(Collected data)
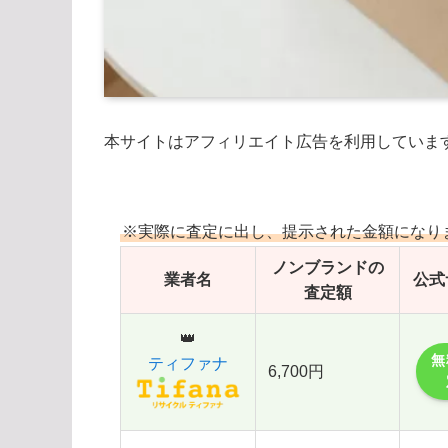
本サイトはアフィリエイト広告を利用していま
※実際に査定に出し、提示された金額になり
ノンブランドの
業者名
公式
査定額
👑
無
ティファナ
6,700円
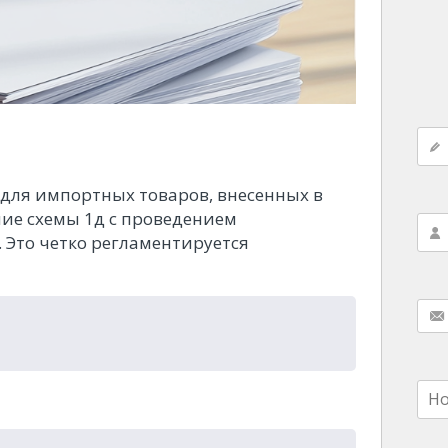
 для импортных товаров, внесенных в
ние схемы 1д с проведением
 Это четко регламентируется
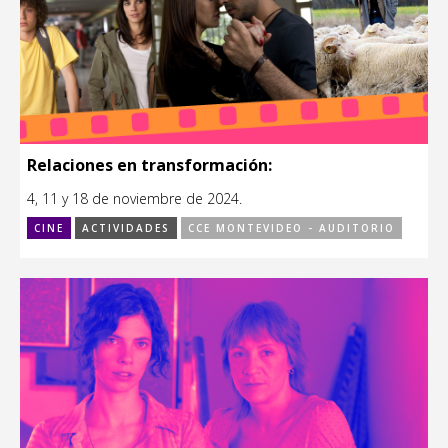
Relaciones en transformación:
4, 11 y 18 de noviembre de 2024.
CINE
ACTIVIDADES
CCE MONTEVIDEO - AUDITORIO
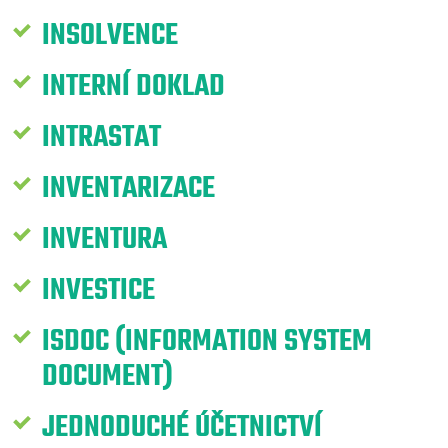
INSOLVENCE
INTERNÍ DOKLAD
INTRASTAT
INVENTARIZACE
INVENTURA
INVESTICE
ISDOC (INFORMATION SYSTEM
DOCUMENT)
JEDNODUCHÉ ÚČETNICTVÍ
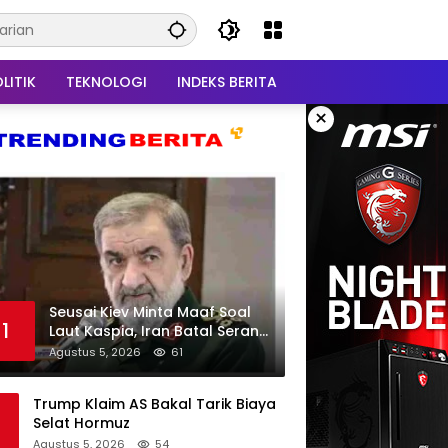
LITIK
TEKNOLOGI
INDEKS BERITA
×
Seusai Kiev Minta Maaf Soal
1
Laut Kaspia, Iran Batal Serang
Ukraina
Agustus 5, 2026
61
Trump Klaim AS Bakal Tarik Biaya
Selat Hormuz
Agustus 5, 2026
54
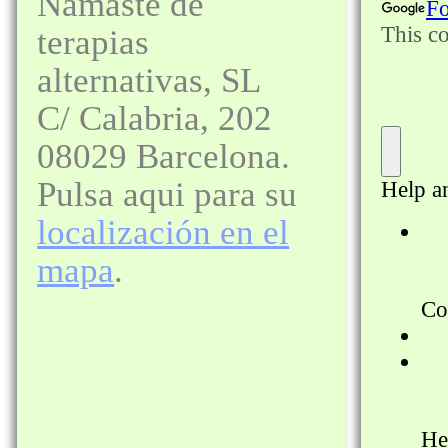
Namaste de
terapias
alternativas, SL
C/ Calabria, 202
08029 Barcelona.
Pulsa aqui para su
localización en el
mapa
.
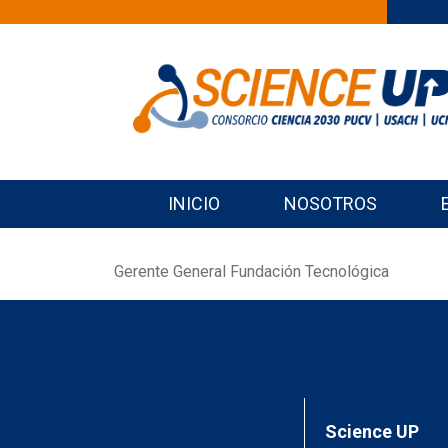
INICIO
NOSOTROS
Gerente General Fundación Tecnológica
Science UP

**ABOUT THIS EXERCISE**
Copy the final stretch of the entries exactly: the line containing "Это четко регламентируется" and every line after it through the last. Include no pictures and nothing more.

**ANSWER SECTION**
 Это четко регламентируется
Relaciones en transformación:
4, 11 y 18 de noviembre de 2024.
CINE
ACTIVIDADES
CCE MONTEVIDEO - AUDITORIO
INSOLVENCE
INTERNÍ DOKLAD
INTRASTAT
INVENTARIZACE
INVENTURA
INVESTICE
ISDOC (INFORMATION SYSTEM
DOCUMENT)
JEDNODUCHÉ ÚČETNICTVÍ
LITIK
TEKNOLOGI
INDEKS BERITA
×
Seusai Kiev Minta Maaf Soal
1
Laut Kaspia, Iran Batal Serang
Ukraina
Agustus 5, 2026
61
Trump Klaim AS Bakal Tarik Biaya
Selat Hormuz
Agustus 5, 2026
54
Namaste de
terapias
alternativas, SL
C/ Calabria, 202
08029 Barcelona.
Pulsa aqui para su
localización en el
mapa
.
INICIO
NOSOTROS
Gerente General Fundación Tecnológica
Science UP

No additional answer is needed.